Often times you are protecting a client that has a number of staffers that move with him. In the human tiered food chain they will automatically put themselves in the upper hierarchy of importance within the movement of the protectee. As you and your team go through your departure procedures and systematically put him/her in the limo, the entourage of staffers will pile into the follow vehicle without haste. As soon as the shift lead gives the, “recover, recover, recover” command and the team pulls back from the limo, they’ll see that most, if not all of the follow vehicle, has been taken hostage by staff, folders, itineraries and iPads.
Now you have someone on your team playing the bad guy, telling the client’s team they have to get out, or reposition to the rear of the vehicle. Meanwhile, I’m in the limo looking at the Chinese fire drill screaming, “Limo’s up”.

How do you alleviate this potential problem? 1-find out in the initial interview with the client, how many and who will move with the protectee. 2-push the client for a staff vehicle and explain in a succinct manner why. The follow vehicle could potentially be used in an aggressive and dynamic manner, which could cause injury to non security personnel. There is always a potential that you may have to deploy weapons from this vehicle and the possibilities of them getting injured is high. 3-during a vehicle transfer, someone from the staff is going to be left behind on the “X” or waiting for AAA to tow the disabled or downed limo. Either way, it’s not going to be pretty. This is definitely a question that needs to be had on the front end.

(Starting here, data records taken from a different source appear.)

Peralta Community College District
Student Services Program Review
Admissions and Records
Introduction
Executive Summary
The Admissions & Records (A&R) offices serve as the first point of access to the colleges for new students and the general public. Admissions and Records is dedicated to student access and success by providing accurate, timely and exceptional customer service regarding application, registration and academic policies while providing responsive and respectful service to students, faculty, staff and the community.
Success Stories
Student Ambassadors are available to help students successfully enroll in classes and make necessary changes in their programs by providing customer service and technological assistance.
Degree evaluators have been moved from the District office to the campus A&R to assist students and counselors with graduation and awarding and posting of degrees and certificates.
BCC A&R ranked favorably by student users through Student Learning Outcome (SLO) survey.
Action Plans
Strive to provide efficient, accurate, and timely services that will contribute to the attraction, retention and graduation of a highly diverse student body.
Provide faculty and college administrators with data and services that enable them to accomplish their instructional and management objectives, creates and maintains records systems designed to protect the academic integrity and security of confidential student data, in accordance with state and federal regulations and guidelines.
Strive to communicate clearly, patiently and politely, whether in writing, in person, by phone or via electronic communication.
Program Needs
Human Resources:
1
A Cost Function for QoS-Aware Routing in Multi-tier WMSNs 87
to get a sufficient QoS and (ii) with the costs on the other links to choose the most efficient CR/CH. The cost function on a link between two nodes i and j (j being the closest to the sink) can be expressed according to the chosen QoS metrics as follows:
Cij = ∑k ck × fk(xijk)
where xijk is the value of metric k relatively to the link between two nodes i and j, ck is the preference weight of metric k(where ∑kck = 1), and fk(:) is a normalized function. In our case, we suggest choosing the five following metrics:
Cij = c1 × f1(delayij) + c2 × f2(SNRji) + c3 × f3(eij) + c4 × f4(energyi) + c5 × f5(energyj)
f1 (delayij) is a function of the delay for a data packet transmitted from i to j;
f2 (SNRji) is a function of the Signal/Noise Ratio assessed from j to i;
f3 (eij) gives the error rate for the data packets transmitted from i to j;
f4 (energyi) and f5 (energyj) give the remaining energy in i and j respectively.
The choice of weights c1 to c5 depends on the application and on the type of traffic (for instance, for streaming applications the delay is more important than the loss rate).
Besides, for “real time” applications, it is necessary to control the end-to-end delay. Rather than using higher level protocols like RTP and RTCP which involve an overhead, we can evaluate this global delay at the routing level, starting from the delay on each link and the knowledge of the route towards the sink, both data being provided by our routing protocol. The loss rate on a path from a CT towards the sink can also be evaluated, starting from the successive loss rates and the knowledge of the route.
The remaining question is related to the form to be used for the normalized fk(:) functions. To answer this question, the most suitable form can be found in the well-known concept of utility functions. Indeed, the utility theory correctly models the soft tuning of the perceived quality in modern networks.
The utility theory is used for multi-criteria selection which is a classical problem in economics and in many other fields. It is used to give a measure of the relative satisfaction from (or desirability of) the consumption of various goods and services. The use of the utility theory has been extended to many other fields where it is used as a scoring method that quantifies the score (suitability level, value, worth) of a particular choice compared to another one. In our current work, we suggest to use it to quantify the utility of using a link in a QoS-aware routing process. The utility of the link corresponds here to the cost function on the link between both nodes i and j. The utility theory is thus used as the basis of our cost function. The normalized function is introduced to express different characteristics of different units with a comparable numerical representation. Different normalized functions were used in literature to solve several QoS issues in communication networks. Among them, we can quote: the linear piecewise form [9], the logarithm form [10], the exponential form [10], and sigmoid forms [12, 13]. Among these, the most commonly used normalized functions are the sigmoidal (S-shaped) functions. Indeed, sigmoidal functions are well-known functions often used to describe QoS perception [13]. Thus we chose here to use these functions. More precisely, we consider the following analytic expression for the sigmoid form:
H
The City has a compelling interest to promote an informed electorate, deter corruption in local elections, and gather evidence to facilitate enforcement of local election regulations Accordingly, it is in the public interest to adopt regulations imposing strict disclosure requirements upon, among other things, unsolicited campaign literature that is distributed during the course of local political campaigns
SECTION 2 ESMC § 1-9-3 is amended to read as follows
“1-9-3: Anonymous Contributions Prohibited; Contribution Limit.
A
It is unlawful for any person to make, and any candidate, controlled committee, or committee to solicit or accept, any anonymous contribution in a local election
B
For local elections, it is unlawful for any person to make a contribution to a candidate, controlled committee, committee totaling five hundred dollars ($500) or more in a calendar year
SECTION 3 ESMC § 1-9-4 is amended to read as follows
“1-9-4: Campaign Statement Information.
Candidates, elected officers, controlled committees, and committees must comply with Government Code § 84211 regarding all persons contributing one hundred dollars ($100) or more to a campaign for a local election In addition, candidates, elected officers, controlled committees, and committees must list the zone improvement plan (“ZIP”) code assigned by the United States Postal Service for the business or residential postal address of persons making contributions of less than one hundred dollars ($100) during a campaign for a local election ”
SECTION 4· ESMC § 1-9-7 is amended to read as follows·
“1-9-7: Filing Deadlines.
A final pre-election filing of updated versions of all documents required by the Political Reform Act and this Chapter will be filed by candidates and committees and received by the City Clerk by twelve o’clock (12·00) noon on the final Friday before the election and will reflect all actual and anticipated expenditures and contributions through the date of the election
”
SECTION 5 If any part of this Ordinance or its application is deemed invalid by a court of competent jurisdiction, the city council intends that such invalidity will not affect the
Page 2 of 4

Protective/security drivers have to maintain the integrity of the vehicles until the team has loaded. However, a non security driver needs to be trained not to allow the vehicles to be commandeered by strap hangers.

We were in Europe some years ago when we were preparing for a departure and the follow vehicle was missing on the apron. We had to use a spare as the follow. When the follow car made it to our destination I asked what happened. He told me that a staffer had him make a run for her to pick up some items. We dodged the rhetorical bullet because we had a spare, but the situation could have been bad, let alone embarrassing. We told the non security driver in no uncertain terms, “don’t move this car unless we tell you to and I will deal with any staffer”. Hijacking cars and seats are a common tactic by staffers. Unbeknownst to them, they become an anchor on a high speed attack vessel. Trust me you wont have this problem in non permissive areas. They’ll be waving, bye bye from behind cover and concealment.

On a lesser note, I personally don’t like talking operationally around non security personnel, especially staffers. In closed quarters, like lead or follow vehicles, which are almost mobile command centers, it is inevitable that call signs will be exposed. Before you know it, OPSEC is violated when they start calling you and your principal by their call signs.

Last year we had a staffer overhear one of my specialist call out a call sign. When the high level staffer asked the specialist who he was referring to, he told him it was the principals call sign and that we referred to his wife as 1-Alpha. He was chastised accordingly.

The upside of them being around us is that when they see the well oiled BPI machine running, they continue to shout praises in amazement to everyone in the office. But I digress.

Heres the message in this blog
Identify your protective package and:
1-Manage it
2-Protect it

Whenever possible try to obtain a staff vehicle to accommodate the extra baggage (staff).